4. Ask about the candidate’s coaching process.

All executive coaches should have a playbook or process. For example, at the beginning of every session, a good executive coach may ask one question first: “Are there any 911’s that might affect our time together today? If so, should we start there?

Asking for 911’s upfront (i.e., any pressing issue; for example, marital discord, a serious illness in the family, a teenage son or daughter in crisis, a career in jeopardy, finances at risk, etc.) may be part of a process that the coach finds works in all cases with all clients.

The last thing you want is to work with an executive coach who just wings it or makes up session flow as they go. Ask about the coach’s process and then be honest with yourself about how the process may or may not work for you.

5. Consider only those candidates who recognize that coaching is about more than just what happens as work.
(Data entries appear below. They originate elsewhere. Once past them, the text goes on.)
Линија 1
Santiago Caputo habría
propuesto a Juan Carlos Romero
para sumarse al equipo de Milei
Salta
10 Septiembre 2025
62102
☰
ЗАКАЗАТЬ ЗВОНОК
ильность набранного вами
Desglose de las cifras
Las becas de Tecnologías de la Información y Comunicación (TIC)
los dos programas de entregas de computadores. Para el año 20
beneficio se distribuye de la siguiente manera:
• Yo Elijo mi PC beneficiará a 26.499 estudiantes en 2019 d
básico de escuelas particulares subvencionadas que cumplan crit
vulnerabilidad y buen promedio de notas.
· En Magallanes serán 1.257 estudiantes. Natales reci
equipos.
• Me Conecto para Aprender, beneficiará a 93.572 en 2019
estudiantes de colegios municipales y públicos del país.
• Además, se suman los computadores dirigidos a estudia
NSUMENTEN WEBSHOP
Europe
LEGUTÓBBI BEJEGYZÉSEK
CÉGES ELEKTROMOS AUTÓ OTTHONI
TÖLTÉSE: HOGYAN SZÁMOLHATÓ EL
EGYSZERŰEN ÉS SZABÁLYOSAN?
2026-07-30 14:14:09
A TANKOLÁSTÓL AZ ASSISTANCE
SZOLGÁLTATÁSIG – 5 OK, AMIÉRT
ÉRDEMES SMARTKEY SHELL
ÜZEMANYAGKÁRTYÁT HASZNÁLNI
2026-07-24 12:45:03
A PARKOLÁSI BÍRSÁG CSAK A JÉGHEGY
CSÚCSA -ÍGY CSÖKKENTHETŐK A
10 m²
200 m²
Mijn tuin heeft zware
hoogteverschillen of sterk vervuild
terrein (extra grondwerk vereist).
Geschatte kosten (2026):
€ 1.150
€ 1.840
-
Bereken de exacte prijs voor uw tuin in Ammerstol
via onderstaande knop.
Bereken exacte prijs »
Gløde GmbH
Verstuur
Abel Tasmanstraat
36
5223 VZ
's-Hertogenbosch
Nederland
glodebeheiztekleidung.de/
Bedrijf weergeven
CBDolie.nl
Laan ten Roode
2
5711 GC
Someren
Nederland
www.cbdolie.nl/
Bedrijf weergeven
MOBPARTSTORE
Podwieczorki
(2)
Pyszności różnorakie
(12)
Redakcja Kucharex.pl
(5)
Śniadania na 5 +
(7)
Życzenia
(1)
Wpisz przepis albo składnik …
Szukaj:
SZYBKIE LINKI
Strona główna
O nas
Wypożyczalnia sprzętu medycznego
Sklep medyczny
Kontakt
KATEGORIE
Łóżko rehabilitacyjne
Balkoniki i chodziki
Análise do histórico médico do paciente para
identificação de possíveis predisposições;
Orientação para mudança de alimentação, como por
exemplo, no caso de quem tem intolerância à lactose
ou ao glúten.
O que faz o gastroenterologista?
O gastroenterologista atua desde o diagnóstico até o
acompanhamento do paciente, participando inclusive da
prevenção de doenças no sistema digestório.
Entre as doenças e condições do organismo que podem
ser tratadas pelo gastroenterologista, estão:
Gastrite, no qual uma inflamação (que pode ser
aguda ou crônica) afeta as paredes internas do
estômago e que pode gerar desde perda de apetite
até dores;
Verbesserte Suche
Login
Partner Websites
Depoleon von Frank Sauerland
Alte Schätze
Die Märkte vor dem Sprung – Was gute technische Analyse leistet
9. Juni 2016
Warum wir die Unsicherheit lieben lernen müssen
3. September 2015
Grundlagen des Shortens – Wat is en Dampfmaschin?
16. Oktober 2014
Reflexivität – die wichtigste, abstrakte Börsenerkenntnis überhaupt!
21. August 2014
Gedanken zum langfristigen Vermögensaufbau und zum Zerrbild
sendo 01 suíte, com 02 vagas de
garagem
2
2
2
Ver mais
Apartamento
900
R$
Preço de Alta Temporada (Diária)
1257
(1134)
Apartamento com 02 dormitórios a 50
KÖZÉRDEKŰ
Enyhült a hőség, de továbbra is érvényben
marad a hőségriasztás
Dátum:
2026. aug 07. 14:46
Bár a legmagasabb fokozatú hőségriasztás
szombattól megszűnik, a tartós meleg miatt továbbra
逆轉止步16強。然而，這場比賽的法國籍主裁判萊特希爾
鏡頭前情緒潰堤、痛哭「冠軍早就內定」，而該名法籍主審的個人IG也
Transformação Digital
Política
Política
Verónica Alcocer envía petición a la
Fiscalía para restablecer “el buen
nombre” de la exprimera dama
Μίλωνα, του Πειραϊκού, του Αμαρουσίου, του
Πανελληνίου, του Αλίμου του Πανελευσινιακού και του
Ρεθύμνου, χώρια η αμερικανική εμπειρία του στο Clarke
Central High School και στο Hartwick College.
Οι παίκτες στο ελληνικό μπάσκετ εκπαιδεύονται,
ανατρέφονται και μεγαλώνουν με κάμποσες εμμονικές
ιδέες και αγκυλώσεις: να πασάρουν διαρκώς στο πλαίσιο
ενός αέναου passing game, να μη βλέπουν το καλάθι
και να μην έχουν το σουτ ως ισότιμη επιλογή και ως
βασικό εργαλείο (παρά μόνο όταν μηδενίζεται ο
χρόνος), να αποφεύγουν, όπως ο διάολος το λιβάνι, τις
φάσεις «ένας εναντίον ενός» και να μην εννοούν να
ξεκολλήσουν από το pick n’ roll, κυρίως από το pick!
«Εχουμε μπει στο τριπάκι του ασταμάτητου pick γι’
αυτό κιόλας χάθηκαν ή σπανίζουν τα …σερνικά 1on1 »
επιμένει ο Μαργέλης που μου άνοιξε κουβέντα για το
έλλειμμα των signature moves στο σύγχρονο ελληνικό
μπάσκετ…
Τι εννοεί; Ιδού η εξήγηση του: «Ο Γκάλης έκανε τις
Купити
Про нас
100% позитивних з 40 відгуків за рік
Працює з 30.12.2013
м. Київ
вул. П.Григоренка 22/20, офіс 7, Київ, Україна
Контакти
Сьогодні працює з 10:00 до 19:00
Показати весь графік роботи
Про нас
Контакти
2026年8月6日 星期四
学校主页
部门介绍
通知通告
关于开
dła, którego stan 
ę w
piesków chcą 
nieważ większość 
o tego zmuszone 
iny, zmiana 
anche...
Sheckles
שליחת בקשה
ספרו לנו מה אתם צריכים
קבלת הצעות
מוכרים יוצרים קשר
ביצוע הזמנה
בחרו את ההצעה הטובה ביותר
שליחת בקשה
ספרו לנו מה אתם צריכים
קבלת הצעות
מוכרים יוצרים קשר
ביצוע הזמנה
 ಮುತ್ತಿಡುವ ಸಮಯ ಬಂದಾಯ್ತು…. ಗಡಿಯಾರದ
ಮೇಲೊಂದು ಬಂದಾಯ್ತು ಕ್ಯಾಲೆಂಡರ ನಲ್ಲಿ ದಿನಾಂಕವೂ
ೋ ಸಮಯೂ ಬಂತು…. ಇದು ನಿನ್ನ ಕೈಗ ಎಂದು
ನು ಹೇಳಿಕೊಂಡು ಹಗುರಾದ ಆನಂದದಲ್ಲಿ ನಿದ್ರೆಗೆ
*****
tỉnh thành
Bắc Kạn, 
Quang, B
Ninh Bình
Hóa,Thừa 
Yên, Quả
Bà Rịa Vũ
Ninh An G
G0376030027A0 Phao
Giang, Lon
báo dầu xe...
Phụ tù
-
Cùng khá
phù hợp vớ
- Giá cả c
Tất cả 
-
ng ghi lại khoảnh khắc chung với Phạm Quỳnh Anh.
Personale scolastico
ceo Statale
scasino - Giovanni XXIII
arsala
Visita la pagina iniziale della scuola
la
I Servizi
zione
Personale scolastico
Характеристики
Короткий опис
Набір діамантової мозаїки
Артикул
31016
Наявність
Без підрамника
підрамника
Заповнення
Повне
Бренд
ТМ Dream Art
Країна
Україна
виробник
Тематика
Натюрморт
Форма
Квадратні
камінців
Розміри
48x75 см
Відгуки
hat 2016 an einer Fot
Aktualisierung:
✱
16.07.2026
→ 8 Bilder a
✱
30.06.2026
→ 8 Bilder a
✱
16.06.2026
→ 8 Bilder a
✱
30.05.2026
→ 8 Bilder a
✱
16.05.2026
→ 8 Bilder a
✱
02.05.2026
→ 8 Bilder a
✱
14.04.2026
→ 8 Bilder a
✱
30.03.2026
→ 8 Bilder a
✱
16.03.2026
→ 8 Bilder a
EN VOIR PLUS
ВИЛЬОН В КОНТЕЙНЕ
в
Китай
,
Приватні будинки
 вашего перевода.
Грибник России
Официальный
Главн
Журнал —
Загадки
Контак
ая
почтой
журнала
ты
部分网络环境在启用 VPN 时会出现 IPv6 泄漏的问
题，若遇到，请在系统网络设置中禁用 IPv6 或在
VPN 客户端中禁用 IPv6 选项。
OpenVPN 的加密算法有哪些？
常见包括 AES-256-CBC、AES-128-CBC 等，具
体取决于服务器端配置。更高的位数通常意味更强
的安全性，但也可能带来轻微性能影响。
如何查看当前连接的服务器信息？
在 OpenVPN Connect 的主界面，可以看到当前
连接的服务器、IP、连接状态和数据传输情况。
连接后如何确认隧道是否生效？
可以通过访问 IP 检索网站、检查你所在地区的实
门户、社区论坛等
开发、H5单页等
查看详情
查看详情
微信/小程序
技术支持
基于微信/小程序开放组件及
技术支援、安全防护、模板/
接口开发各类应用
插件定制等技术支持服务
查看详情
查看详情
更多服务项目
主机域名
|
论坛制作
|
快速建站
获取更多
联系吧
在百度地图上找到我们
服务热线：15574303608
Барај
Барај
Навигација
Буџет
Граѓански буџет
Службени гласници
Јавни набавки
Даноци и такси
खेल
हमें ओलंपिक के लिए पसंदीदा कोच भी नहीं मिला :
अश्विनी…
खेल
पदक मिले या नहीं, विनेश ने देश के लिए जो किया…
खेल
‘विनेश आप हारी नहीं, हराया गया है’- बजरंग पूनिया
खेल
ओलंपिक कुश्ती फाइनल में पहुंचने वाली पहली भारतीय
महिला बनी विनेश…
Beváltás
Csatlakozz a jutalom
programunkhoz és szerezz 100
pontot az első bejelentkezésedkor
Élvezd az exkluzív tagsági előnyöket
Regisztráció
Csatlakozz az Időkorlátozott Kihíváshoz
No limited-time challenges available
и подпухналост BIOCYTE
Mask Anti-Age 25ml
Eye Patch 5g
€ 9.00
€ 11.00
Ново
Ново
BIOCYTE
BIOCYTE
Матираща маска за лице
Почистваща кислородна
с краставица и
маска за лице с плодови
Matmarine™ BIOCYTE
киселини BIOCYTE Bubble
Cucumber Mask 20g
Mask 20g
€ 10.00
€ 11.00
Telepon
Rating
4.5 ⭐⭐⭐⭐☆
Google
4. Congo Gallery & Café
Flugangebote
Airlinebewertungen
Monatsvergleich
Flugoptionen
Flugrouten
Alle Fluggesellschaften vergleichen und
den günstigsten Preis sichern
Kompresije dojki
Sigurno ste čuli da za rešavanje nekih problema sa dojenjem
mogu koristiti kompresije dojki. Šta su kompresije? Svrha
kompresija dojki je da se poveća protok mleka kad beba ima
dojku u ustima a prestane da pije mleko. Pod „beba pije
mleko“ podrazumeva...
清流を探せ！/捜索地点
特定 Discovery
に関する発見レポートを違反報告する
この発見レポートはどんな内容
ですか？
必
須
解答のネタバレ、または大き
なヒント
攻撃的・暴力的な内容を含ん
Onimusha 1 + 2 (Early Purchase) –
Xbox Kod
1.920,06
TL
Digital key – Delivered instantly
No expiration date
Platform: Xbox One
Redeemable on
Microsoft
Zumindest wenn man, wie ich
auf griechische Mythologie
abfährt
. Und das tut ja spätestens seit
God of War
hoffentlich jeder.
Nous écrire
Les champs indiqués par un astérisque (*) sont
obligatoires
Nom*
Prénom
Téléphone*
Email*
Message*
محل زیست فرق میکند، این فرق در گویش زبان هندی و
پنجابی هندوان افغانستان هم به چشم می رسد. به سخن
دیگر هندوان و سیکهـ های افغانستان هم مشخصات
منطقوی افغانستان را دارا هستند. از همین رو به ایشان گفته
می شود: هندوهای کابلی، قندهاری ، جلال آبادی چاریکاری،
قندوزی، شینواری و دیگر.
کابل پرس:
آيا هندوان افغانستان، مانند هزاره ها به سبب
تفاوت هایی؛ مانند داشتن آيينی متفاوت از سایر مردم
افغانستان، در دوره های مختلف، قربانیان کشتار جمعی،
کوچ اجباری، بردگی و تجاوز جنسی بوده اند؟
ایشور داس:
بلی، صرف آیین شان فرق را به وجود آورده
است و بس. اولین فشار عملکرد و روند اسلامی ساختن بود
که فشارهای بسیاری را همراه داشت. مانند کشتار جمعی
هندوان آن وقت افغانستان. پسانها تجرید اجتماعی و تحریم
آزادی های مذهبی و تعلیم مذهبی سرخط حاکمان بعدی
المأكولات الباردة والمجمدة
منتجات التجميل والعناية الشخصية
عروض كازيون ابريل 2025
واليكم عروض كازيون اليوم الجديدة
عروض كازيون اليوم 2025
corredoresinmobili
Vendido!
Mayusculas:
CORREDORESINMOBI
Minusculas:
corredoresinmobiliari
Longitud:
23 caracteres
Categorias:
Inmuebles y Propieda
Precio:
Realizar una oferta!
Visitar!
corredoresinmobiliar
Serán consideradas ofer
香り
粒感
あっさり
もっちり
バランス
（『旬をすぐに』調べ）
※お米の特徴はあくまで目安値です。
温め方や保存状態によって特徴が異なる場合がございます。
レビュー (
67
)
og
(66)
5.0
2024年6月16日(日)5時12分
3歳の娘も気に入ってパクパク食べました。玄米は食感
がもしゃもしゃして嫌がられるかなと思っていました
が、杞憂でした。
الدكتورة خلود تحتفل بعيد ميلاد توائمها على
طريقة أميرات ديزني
Executive coaching should focus on personal-professional integration or work-life rhythms, because both areas of life affect one another. A good executive coach helps you see the benefits of this integration. No cookie-cutter approach is effective. Look for a coach who hears you and works with you to tailor an approach that empowers and enables you to achieve your personal and professional goals and objectives.

6. Hire a coach who makes you work.

A good coach always gives homework to tackle before the next session — a call-to-action that is appropriate for your timing, such as the month ahead.

Better coaches offer accountability correspondence between sessions to check in and see how things are going. During these brief accountability interactions, coach and client may want to consider whether the initial assignment needs to be modified in some way to achieve a reasonable and acceptable outcome. Ultimately, as a coaching client, you should feel like you’re succeeding/making progress, not feel or experience greater stress as a result of missing an arbitrary coaching deadline.

7. Don’t hire coach who tries to upsell you.

Executive coaching is about coaching you, not selling to you. Check out each candidate’s website to determine whether they are more into selling than coaching, and then avoid anyone who is more into selling.

8. Perform your due diligence.

You wouldn’t hire someone for your C-Suite based solely on someone else’s recommendation. Conduct a thorough background check on the coach you’re thinking about working with. Your background checks should include the following:

  • Ask for and check references from clients with similar profiles as yours.
  • Check the business registry in the state in which the coach practices to ensure that he or she is in good standing with state authorities.
  • Ask about the coach’s insurance coverage. If a coach is not insured, that says something about how the person operates their own business.

9. Ask the coach to sign a confidentially agreement.

Ideally, have the coach sign your confidentiality agreement — prepared by your own attorney or in-house counsel — to ensure that the coach maintains confidentiality on your terms, not theirs.

10. Define what success looks like.

Ask yourself… once the coaching engagement has ended, or at milestones along the way, how exactly will I have benefited from the coaching agreement and/or how will I be a better person or leader as a result? Get granular — be specific. Interview prospective coaches against the outcomes you’re seeking.

At the end of the day, you are responsible for your own success. However, a great executive coach helps you discover whatever is standing in the way of your success and overcome the most daunting obstacles. Be sure to choose an executive coach you are confident will listen to you, hear you, and provide guidance that empowers you to achieve the life you envision — both personally and professionally.